Резко вскочив, как будто перина подо мной и вправду превратилась в раскалённое пекло Толмунда, я поймала равновесие и часто заморгала от головокружения. Едва привыкнув к свету, я вдруг увидела, как Ренуард смотрит на меня — как в тот раз, на балу. Только теперь ещё и… прищурено, хищно, с вожделением.
— Юна…
— Кажется, теперь я готова выпить, — перебила я и встряхнула растрепавшимися волосами. Дунула на клок и подняла уголок губ. — Ренуард Батор, ты со мной?
Вместе с ухмылкой я протянула руку парню. Так, как обычно делала это на тренировках.
Ренуард отвернулся, потёр глаза, глубоко вздохнул. Потом рассмеялся каким-то своим мыслям и всё-таки взял мою руку, но вместо того, чтобы подняться, коротко поцеловал пальцы. Быстро и шутливо.
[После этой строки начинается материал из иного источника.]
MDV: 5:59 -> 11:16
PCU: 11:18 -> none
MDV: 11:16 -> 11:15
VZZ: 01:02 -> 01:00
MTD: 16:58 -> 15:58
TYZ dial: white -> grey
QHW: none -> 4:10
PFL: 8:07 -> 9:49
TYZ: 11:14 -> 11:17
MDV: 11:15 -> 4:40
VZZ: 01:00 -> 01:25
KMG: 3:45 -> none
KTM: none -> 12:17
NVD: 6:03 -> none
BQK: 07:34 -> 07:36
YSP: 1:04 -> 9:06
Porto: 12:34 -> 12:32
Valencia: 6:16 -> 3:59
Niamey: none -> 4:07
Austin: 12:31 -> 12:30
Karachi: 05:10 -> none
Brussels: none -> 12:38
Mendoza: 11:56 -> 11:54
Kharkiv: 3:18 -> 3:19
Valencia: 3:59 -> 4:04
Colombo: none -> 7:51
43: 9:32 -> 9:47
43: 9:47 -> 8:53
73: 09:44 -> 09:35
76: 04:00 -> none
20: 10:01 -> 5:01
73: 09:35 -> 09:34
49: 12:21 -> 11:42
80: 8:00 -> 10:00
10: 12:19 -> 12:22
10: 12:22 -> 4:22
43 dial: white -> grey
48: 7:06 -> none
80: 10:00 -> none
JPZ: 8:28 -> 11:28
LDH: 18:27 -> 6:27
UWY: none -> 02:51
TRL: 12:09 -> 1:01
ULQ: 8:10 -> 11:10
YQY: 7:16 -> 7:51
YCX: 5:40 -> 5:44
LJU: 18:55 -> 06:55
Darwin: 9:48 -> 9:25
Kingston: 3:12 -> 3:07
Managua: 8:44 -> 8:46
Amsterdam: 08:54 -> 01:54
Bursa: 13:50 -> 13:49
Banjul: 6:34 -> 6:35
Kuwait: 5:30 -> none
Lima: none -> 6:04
Отвернулся, в два сильных движения взобрался выше, оттолкнулся руками и буквально съехал по краю огромной перины на пол.
— Нет, — цокнул он языком, уже стоя обеими ногами на твёрдом полу. — Это ты со мной, детка. И если ты хочешь со мной напиться, то, — он развёл руками. — То лучшего собутыльника ты не найдёшь во всём Квертинде.
***
Юная леди с алой лентой в волосах, огромным бантом на правом плече и розовыми, явно нарумяненными щеками, выставляла на подоконник горшки с весенними цветами. Гиацинты, нарциссы, тюльпаны и крокусы послушно тянулись вверх, радуясь ласковому вечернему солнцу. Но ни эта пёстрая свежесть, ни даже сама прелестная девушка не смогли бы сравниться с красотой самого дома, удивительного похожего на святилища в Мелироанской академии. Слегка волнистые подоконники, выложенные мелкой синей мозаикой, белели лепниной по краю. Ни дать ни взять — пенистая волна. Да и всё здание представлялось самим морем — его балконы стекали каменными кляксами, изогнутые рамы напоминали кости животного, а над каждым окном нависали козырьки из толстого цветного стекла. На втором этаже — розовые лепестки роз, на третьем — ярко-зелёные, как листья молодого салата навесы, на четвёртом — жёлтые стеклянные полукруги окрашивали весь ряд в цвет магии Нарцины.
Заметив, что я рассматриваю чудное строение, девушка открыто улыбнулась и помахала мне рукой. Я смутилась, поправила вуаль на шляпке, попятилась и неожиданно наткнулась на рудвика, спешащего по своим делам.
— Прелестнейшего денёчка, благородная дева, лу-лу, — приподнял сиреневый цилиндр рудвик и тут же скрылся за спиной прохожего.
Я прошлась пальцами по бархотке, убеждаясь в том, что она скрывает знак соединения. И легко кивнула очередному молодому человеку, что отвесил мне низкий поклон. Поразительная приветливость!